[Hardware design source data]
--*--

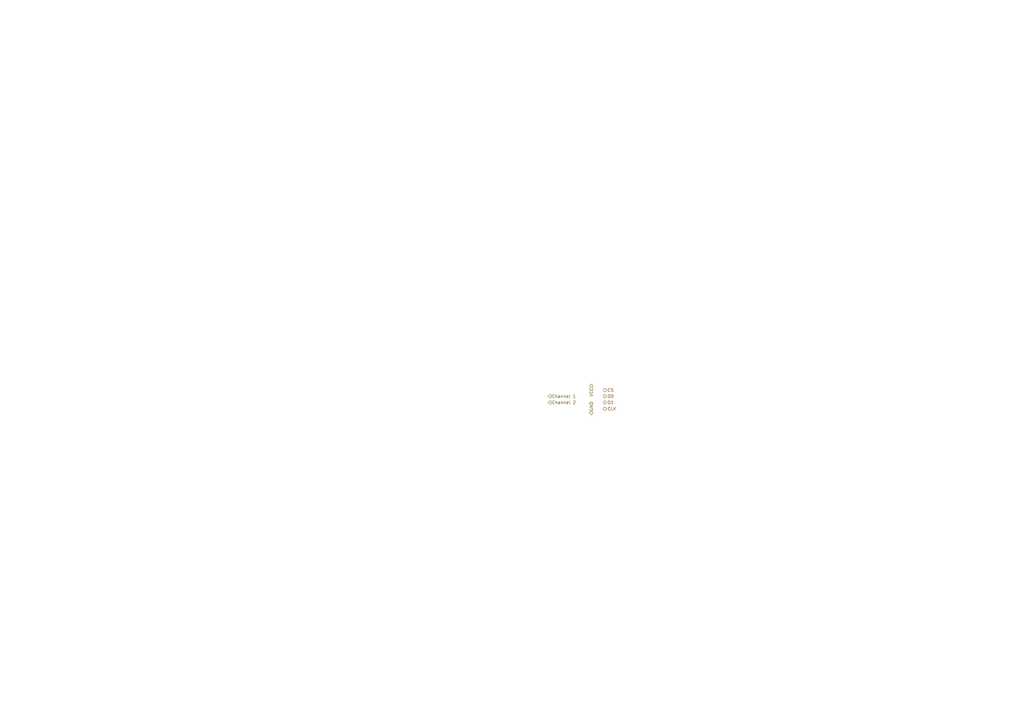
<source format=kicad_sch>
(kicad_sch
	(version 20231120)
	(generator "eeschema")
	(generator_version "8.0")
	(uuid "fbf499a7-9479-4309-896f-fdbcfc51b20c")
	(paper "A3")
	(title_block
		(title "Pulse Oximeter")
		(date "2024-03-07")
		(rev "1")
		(company "ENGS 129")
		(comment 1 "Renan Laurore")
		(comment 2 "Andrei Gerashchenko")
	)
	(lib_symbols)
	(hierarchical_label "D0"
		(shape output)
		(at 247.65 162.56 0)
		(fields_autoplaced yes)
		(effects
			(font
				(size 1.27 1.27)
			)
			(justify left)
		)
		(uuid "414abe8b-c9ac-42c9-bd58-ae2a3ba222c9")
	)
	(hierarchical_label "Channel 1"
		(shape input)
		(at 224.79 162.56 0)
		(fields_autoplaced yes)
		(effects
			(font
				(size 1.27 1.27)
			)
			(justify left)
		)
		(uuid "73eb2740-16e2-482b-9625-848b7b552e82")
	)
	(hierarchical_label "Channel 2"
		(shape input)
		(at 224.79 165.1 0)
		(fields_autoplaced yes)
		(effects
			(font
				(size 1.27 1.27)
			)
			(justify left)
		)
		(uuid "7447f3c0-3ff8-4c9f-a9c8-bf70f438b06c")
	)
	(hierarchical_label "CS"
		(shape output)
		(at 247.65 160.02 0)
		(fields_autoplaced yes)
		(effects
			(font
				(size 1.27 1.27)
			)
			(justify left)
		)
		(uuid "9e7d4cae-492d-49ea-bdbf-67298f8e0dcd")
	)
	(hierarchical_label "D1"
		(shape output)
		(at 247.65 165.1 0)
		(fields_autoplaced yes)
		(effects
			(font
				(size 1.27 1.27)
			)
			(justify left)
		)
		(uuid "afd1244b-4e96-4cca-8618-8b19211e6be3")
	)
	(hierarchical_label "CLK"
		(shape output)
		(at 247.65 167.64 0)
		(fields_autoplaced yes)
		(effects
			(font
				(size 1.27 1.27)
			)
			(justify left)
		)
		(uuid "b4c96041-ec76-4fbb-b703-393525c4e16c")
	)
	(hierarchical_label "VCC"
		(shape input)
		(at 242.57 157.48 270)
		(fields_autoplaced yes)
		(effects
			(font
				(size 1.27 1.27)
			)
			(justify right)
		)
		(uuid "cb62b834-ffd7-4c43-b691-6bd2adede277")
	)
	(hierarchical_label "GND"
		(shape input)
		(at 242.57 170.18 90)
		(fields_autoplaced yes)
		(effects
			(font
				(size 1.27 1.27)
			)
			(justify left)
		)
		(uuid "f2642e23-9e9f-4ad3-a577-f687849f00b2")
	)
)
</source>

--*--

> **Work instruction**
What is needed is an exact copy of all the records, minus any pictures.

> **Answer to the problem**
<source format=kicad_sch>
(kicad_sch
	(version 20231120)
	(generator "eeschema")
	(generator_version "8.0")
	(uuid "fbf499a7-9479-4309-896f-fdbcfc51b20c")
	(paper "A3")
	(title_block
		(title "Pulse Oximeter")
		(date "2024-03-07")
		(rev "1")
		(company "ENGS 129")
		(comment 1 "Renan Laurore")
		(comment 2 "Andrei Gerashchenko")
	)
	(lib_symbols)
	(hierarchical_label "D0"
		(shape output)
		(at 247.65 162.56 0)
		(fields_autoplaced yes)
		(effects
			(font
				(size 1.27 1.27)
			)
			(justify left)
		)
		(uuid "414abe8b-c9ac-42c9-bd58-ae2a3ba222c9")
	)
	(hierarchical_label "Channel 1"
		(shape input)
		(at 224.79 162.56 0)
		(fields_autoplaced yes)
		(effects
			(font
				(size 1.27 1.27)
			)
			(justify left)
		)
		(uuid "73eb2740-16e2-482b-9625-848b7b552e82")
	)
	(hierarchical_label "Channel 2"
		(shape input)
		(at 224.79 165.1 0)
		(fields_autoplaced yes)
		(effects
			(font
				(size 1.27 1.27)
			)
			(justify left)
		)
		(uuid "7447f3c0-3ff8-4c9f-a9c8-bf70f438b06c")
	)
	(hierarchical_label "CS"
		(shape output)
		(at 247.65 160.02 0)
		(fields_autoplaced yes)
		(effects
			(font
				(size 1.27 1.27)
			)
			(justify left)
		)
		(uuid "9e7d4cae-492d-49ea-bdbf-67298f8e0dcd")
	)
	(hierarchical_label "D1"
		(shape output)
		(at 247.65 165.1 0)
		(fields_autoplaced yes)
		(effects
			(font
				(size 1.27 1.27)
			)
			(justify left)
		)
		(uuid "afd1244b-4e96-4cca-8618-8b19211e6be3")
	)
	(hierarchical_label "CLK"
		(shape output)
		(at 247.65 167.64 0)
		(fields_autoplaced yes)
		(effects
			(font
				(size 1.27 1.27)
			)
			(justify left)
		)
		(uuid "b4c96041-ec76-4fbb-b703-393525c4e16c")
	)
	(hierarchical_label "VCC"
		(shape input)
		(at 242.57 157.48 270)
		(fields_autoplaced yes)
		(effects
			(font
				(size 1.27 1.27)
			)
			(justify right)
		)
		(uuid "cb62b834-ffd7-4c43-b691-6bd2adede277")
	)
	(hierarchical_label "GND"
		(shape input)
		(at 242.57 170.18 90)
		(fields_autoplaced yes)
		(effects
			(font
				(size 1.27 1.27)
			)
			(justify left)
		)
		(uuid "f2642e23-9e9f-4ad3-a577-f687849f00b2")
	)
)
</source>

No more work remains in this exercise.